Jo heeft veel tijd verloren, vindt hij. 'Mijn situatie werd enkel bekeken binnen de muren van geriatrie. Ik kreeg een vlakke diagnose: rusten, de rest is zinloos. Anderhalf jaar lag ik daar, zonder dat, naar mijn gevoel, de artsen mijn situatie voldoende evalueerden. Een diagnose kan correct zijn in de beginfase, maar moet regelmatig herbekeken worden. Was dat gebeurd, dan had ik sneller de juiste behandeling kunnen krijgen.'

Afbeelding
Jo Caers

Recht op een stem

En misschien wel het belangrijkste: er werd niet naar hem en zijn vrouw Rita geluisterd. 'Ze zeiden dat ik nooit meer zou stappen, dat ik niet helder zou kunnen denken. Maar niemand vroeg mij of Rita wat wij wilden. Het enige wat we hoorden was een definitieve stempel. En dat is geen patiëntenrecht. Patiënten zijn meer dan hun ziekte. Ze hebben recht op een stem.'

Vanuit zijn ervaring als ingenieur maakt Jo een parallel met de medische wereld. ‘In de industrie leerde ik dat interdisciplinaire samenwerking cruciaal is. Daar analyseerden we een probleem en we zochten samen naar oplossingen. Als je verschillende specialisten naar een patiënt laat kijken, krijg je een breder beeld. En in de zorg blijft men soms te veel bij de ziekte hangen, en te weinig bij de impact ervan op de patiënt en diens omgeving.'

Revalidatie als stimulans 

Zijn perspectief veranderde toen Jo van de geriatrie naar het revalidatiecentrum kon. 'Voor het eerst hoorde ik: we gaan je aansterken en stimuleren. De zorgverleners daar geloofden in mij. Toen ik amper op mijn benen kon staan, zei de kinesist: wij gaan hier samen buiten en dan drinken we iets wat verderop. Op dat moment leek dat onvoorstelbaar. Maar het is gelukt.'

Impact op de patiënt 

Jo heeft zijn verhaal neergeschreven in een boek. 'Ik wil mijn stem laten horen. En ik hoop dat ik zo ook andere patiënten overtuig om van zich te laten horen. Praat, luister en leer van elkaar.'

Ondanks alles kijkt Jo vooruit. Hij en Rita dromen van een reis naar Singapore, waar ze ooit woonden. 'Toen ik uit revalidatie kwam, werd gezegd: je mag niet meer vliegen. Maar we hebben intussen vier Europese vliegreizen gemaakt. We bekijken de risico’s, stellen randvoorwaarden en passen ons aan. We zien wel hoe ver we nog geraken. Mijn leven is anders nu, maar ik voel terug vaste grond onder mijn voeten.'

Bart werd betrokken bij de zorg van zijn kind

‘Onze zoon Evert heeft mucoviscidose. Van bij de geboorte is hij in behandeling bij een mucoteam met verschillende medische en paramedische specialisaties. Als Evert ziek werd toen hij nog een baby was, konden we zeer snel terecht bij het mucoteam. We werden er altijd respectvol opgevangen, met veel begrip voor onze bezorgdheid en angsten voor de gezondheid van onze zoon. Het blijft me bij dat de arts ons als ouders betrok bij de beslissing over welke behandeling er het best werd opgestart.’

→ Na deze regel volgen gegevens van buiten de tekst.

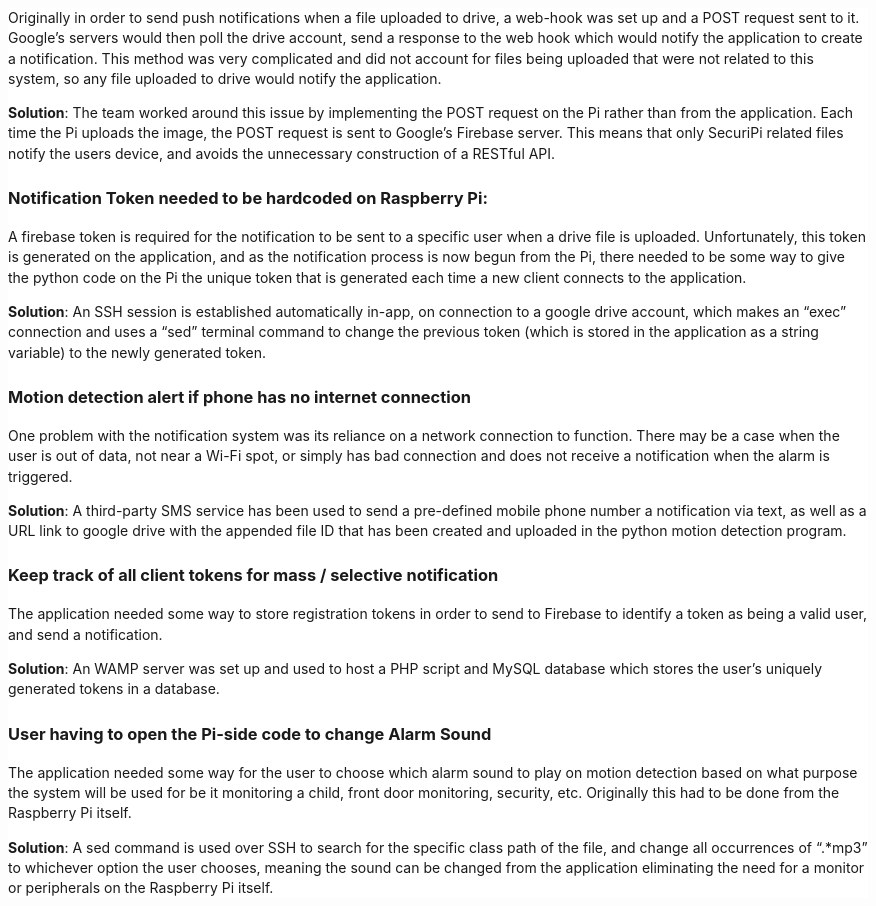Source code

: Originally in order to send push notifications when a file uploaded to drive, a web-hook was set up and a POST request sent to it. Google’s servers would then poll the drive account, send a response to the web hook which would notify the application to create a notification. This method was very complicated and did not account for files being uploaded that were not related to this system, so any file uploaded to drive would notify the application.

**Solution**: The team worked around this issue by implementing the POST request on the Pi rather than from the application. Each time the Pi uploads the image, the POST request is sent to Google’s Firebase server. This means that only SecuriPi related files notify the users device, and avoids the unnecessary construction of a RESTful API. 

### Notification Token needed to be hardcoded on Raspberry Pi:

A firebase token is required for the notification to be sent to a specific user when a drive file is uploaded. Unfortunately, this token is generated on the application, and as the notification process is now begun from the Pi, there needed to be some way to give the python code on the Pi the unique token that is generated each time a new client connects to the application. 

**Solution**: An SSH session is established automatically in-app, on connection to a google drive account, which makes an “exec” connection and uses a “sed” terminal command to change the previous token (which is stored in the application as a string variable) to the newly generated token. 

### Motion detection alert if phone has no internet connection

One problem with the notification system was its reliance on a network connection to function. There may be a case when the user is out of data, not near a Wi-Fi spot, or simply has bad connection and does not receive a notification when the alarm is triggered. 

**Solution**: A third-party SMS service has been used to send a pre-defined mobile phone number a notification via text, as well as a URL link to google drive with the appended file ID that has been created and uploaded in the python motion detection program. 

### Keep track of all client tokens for mass / selective notification

The application needed some way to store registration tokens in order to send to Firebase to identify a token as being a valid user, and send a notification. 

**Solution**: An WAMP server was set up and used to host a PHP script and MySQL database which stores the user’s uniquely generated tokens in a database. 

### User having to open the Pi-side code to change Alarm Sound

The application needed some way for the user to choose which alarm sound to play on motion detection based on what purpose the system will be used for be it monitoring a child, front door monitoring, security, etc. Originally this had to be done from the Raspberry Pi itself.

**Solution**: A sed command is used over SSH to search for the specific class path of the file, and change all occurrences of “.*mp3” to whichever option the user chooses, meaning the sound can be changed from the application eliminating the need for a monitor or peripherals on the Raspberry Pi itself.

Linda wilde behandeld worden door haar eigen arts

‘Een behandeling in de pijnkliniek zou niet door mijn dokter, maar door een assistent worden uitgevoerd. Dat was niet de afspraak, gaf ik aan. Waarop de verpleegkundige me zei dat de assistent de ingreep even goed kon uitvoeren. Ik herhaalde dat ik mijn dokter wilde. Kon dat niet, dan zou ik naar huis gaan. De verpleegkundige ging misnoegd mijn dokter halen. Ik had in het verleden een slechte ervaring gehad met een assistent. Dat stond in mijn dossier vermeld. Uiteindelijk heeft de dokter van mijn keuze de behandeling uitgevoerd.’